Read this post in / Anche disponibile in: Italian
Despite a few problems caused by the fact that the dialect name for this fish here in Messina is biata, I did in the end manage to find the Italian equivalent (occhiata), which led me to the English translation. As a result, I can confidently confirm that the fish I cooked was saddled seabream, also trading under the rather more poetic alias of Oblada melanura. The best way to identify it, I learned, apart from the general shape and stripes, is the black spot near the tail (which I can only presume is the ‘saddle’ referred to in its English name).
This, like other members of the seabream family, makes great eating, with delicate, tender meat. I usually serve it simply grilled with a drizzle of olive oil, a squeeze of lemon juice, and a sprinkle of salt and pepper. And in fact, that’s how one of yesterday’s haul ended up. But, just for a change, I thought I’d do the rest “all’acqua pazza” (literally with “mad water”). This is a popular way of cooking fish in the south of Italy, in a lightly aromatic tomato and garlic broth. I don’t know where the name comes from, but imagine it’s down to the spiciness of the broth, provided by black pepper and/or chillis. However, in my recipe the name is slightly (well, very, to be honest) misleading, since I don’t actually use water at all. I find that the wine, together with the cooking juices released by the fish and tomatoes provide quite enough liquid to cook the fish and produce a thin sauce.
This method, unsurprisingly, also works well for other members of the bream family, such as sheepshead bream, red bream and gilt-head bream, and also for sea bass. In fact, I imagine, for any delicate-flavoured white fish. It also has the merit of being quick and simple. You could of course also use fish fillets for the recipe, but it won’t be quite the same.
One thing you should do is ask your fishmonger to descale the fish for you. I forgot, and so had to do it myself. It’s not difficult, but you do tend to end up covered in fish scales, which fly off in unpredictable directions. In fact, an Italian fishmonger will often ask you how you want to cook your fish. If you’re grilling it, he’ll leave the scales on, to act as a further layer of protection for the delicate meat. If you’re serving it stewed, he’ll take them off, because the last thing you want is your broth full of the things – tiny, hard and inedible.

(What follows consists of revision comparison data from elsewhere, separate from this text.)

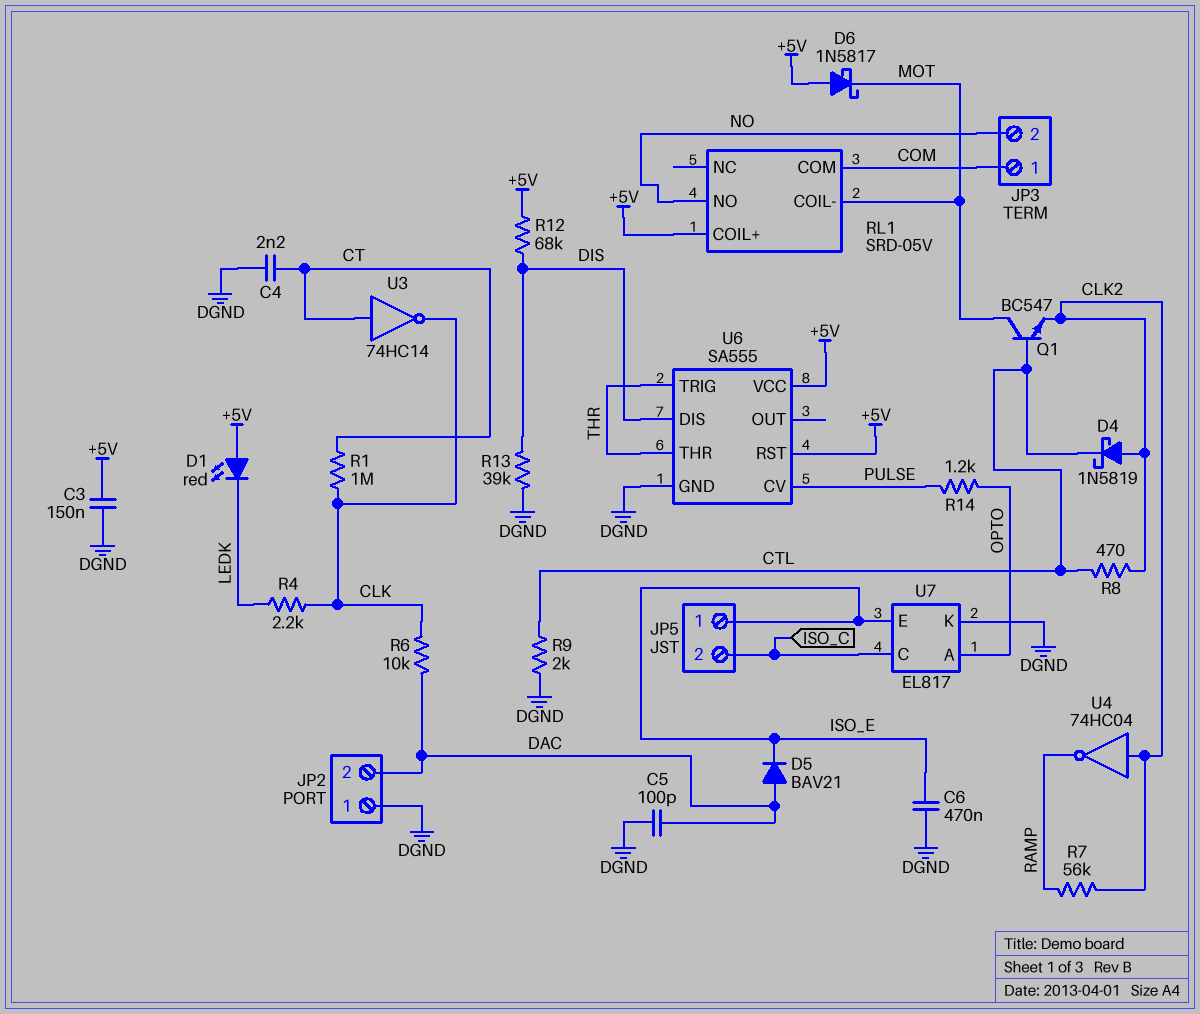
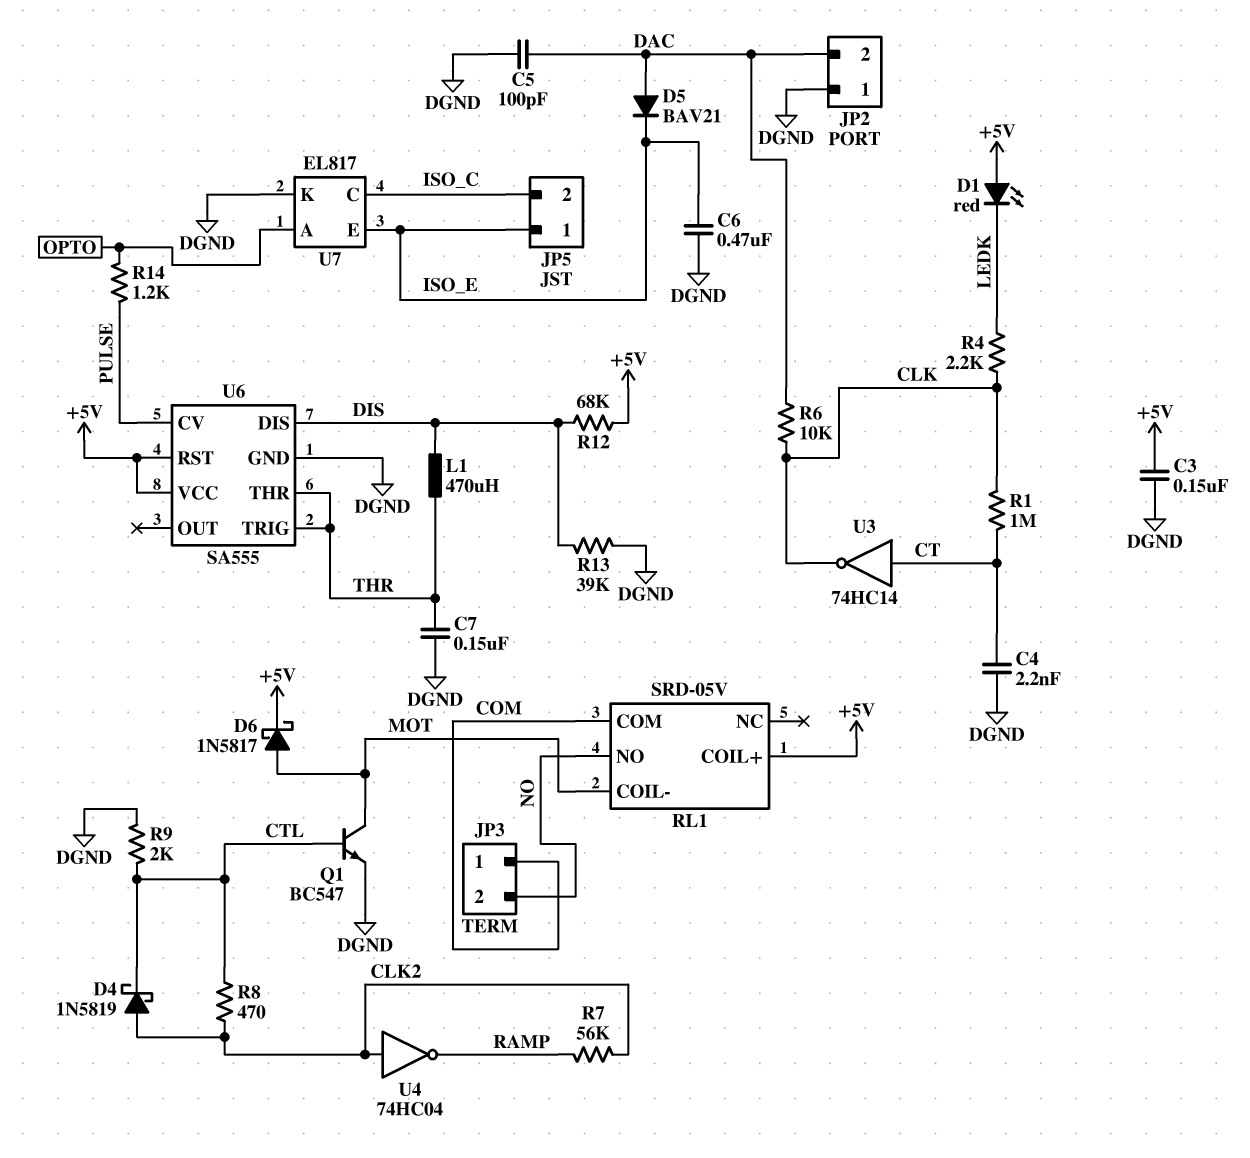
C7: none -> 150nF (DGND, THR)
D6: schottky 1N5817 (A +5V, K MOT) -> schottky 1N5817 (A MOT, K +5V)
L1: none -> 470uH (DIS, THR)
Q1: NPN BC547 (B CTL, C MOT, E CLK2) -> NPN BC547 (B CTL, C MOT, E DGND)

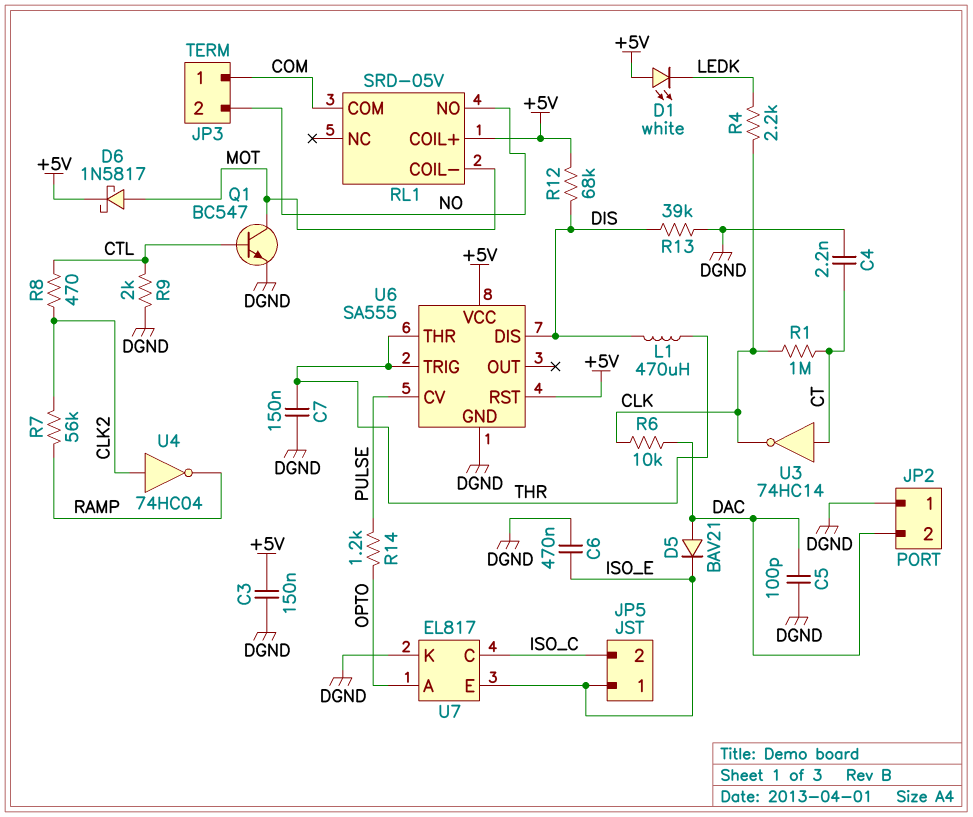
D1: LED red (A +5V, K LEDK) -> LED white (A +5V, K LEDK)
D4: schottky 1N5819 (A CLK2, K CTL) -> none

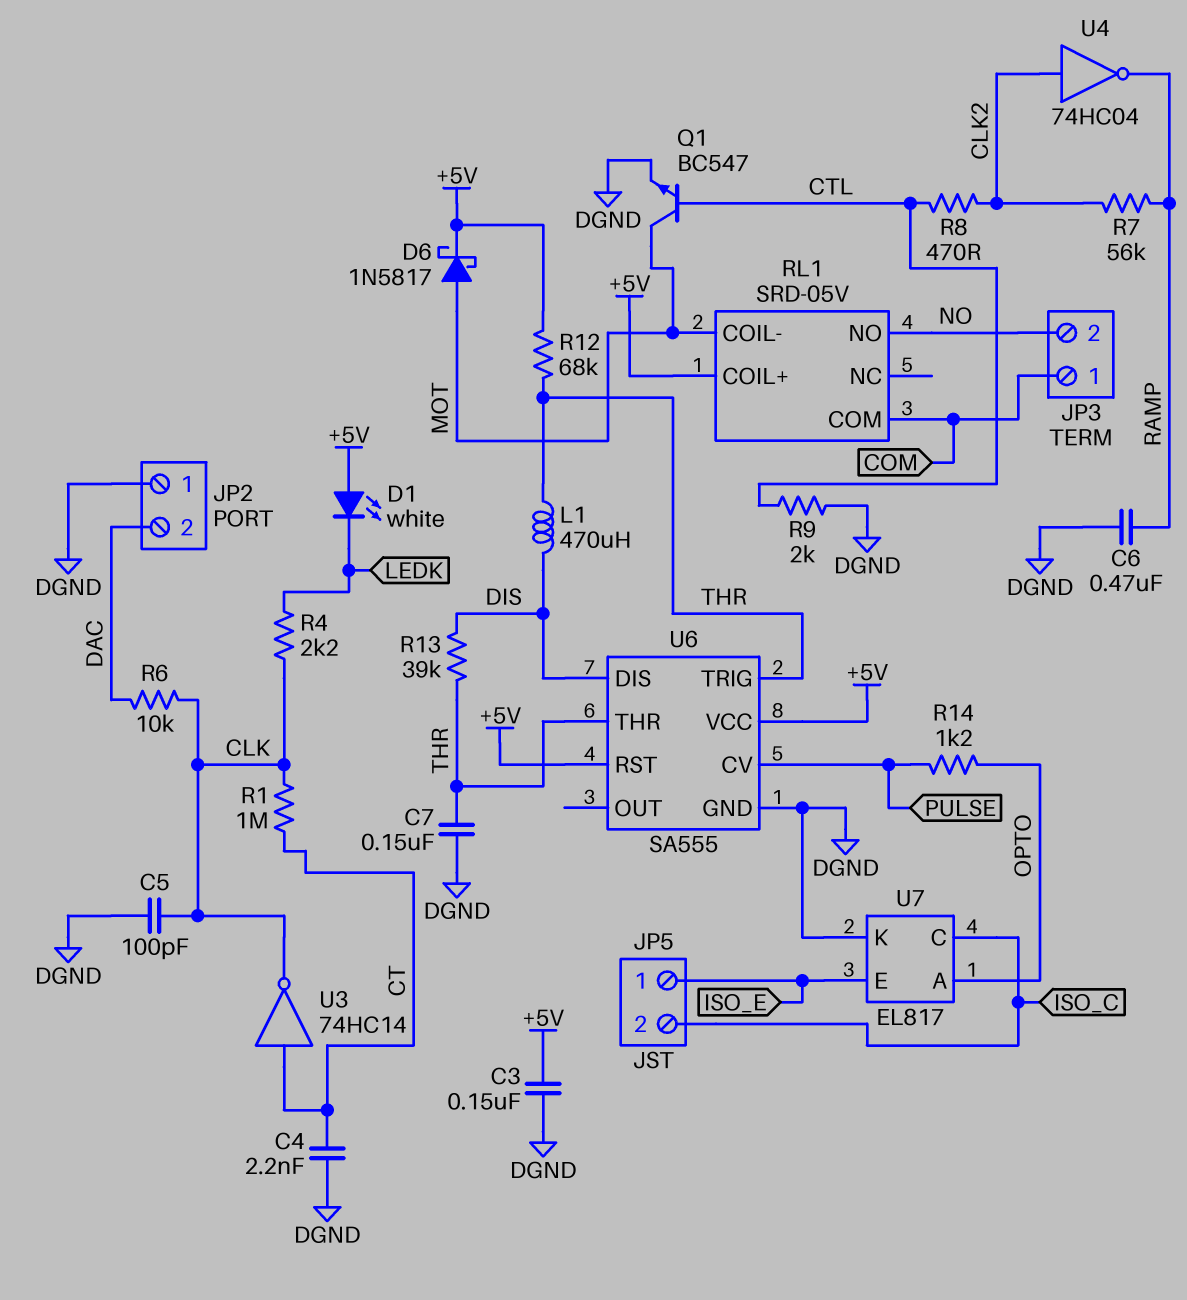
C5: 100pF (DAC, DGND) -> 100pF (CLK, DGND)
C6: 470nF (DGND, ISO_E) -> 470nF (DGND, RAMP)
D5: diode BAV21 (A DAC, K ISO_E) -> none
R12: 68k (+5V, DIS) -> 68k (+5V, THR)
R13: 39k (DGND, DIS) -> 39k (DIS, THR)

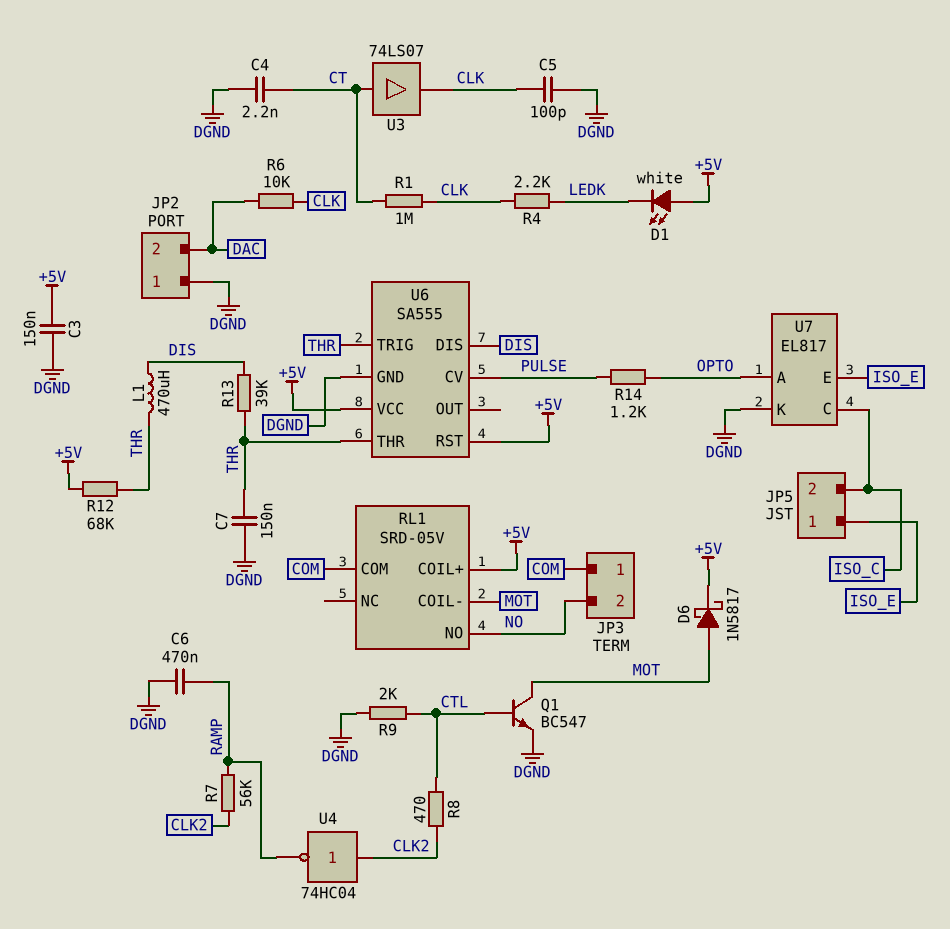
U3: NOT 74HC14 (in CT, out CLK) -> buffer 74LS07 (in CT, out CLK)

- 2 saddled bream of about 400g each, gutted, descaled and washed
- 3 ripe tomatoes or 300g cherry tomatoes, roughly chopped
- 3 cloves of garlic, sliced in half lengthways
- Small bunch of parsley, chopped
- 100ml dry white wine
- Extra virgin olive oil
- Sea salt and freshly ground black pepper
- Dry or fresh chilli pepper, to taste (optional)
- In a casserole dish or non-stick saucepan (preferably oval; necessarily with a lid), mix the tomatoes with some salt and pepper (and chilli, if using), two of the garlic cloves, most of the parsley and two tablespoons of oil.
- Place the fish on the tomatoes, and season the stomach cavity of each with salt, pepper, half a clove of garlic and a little parsley.
- Pour over the wine, season the outside of the fish with some more salt and pepper, and finish off with a final drizzle of olive oil.
- Cover and bring to the boil, then reduce the heat to a simmer, and continue to cook, covered, for 15 minutes. Don’t worry that the fish isn’t fully submerged in liquid. The whole idea of this method is that the fish is half stewed, half steamed.
- Remove the fish to warmed plates and reduce the broth over the highest heat you can muster for a couple of minutes. Serve with the fish.
A glass of some delicate, floral white and a chunk of crusty bread is all this needs, and is all mine got.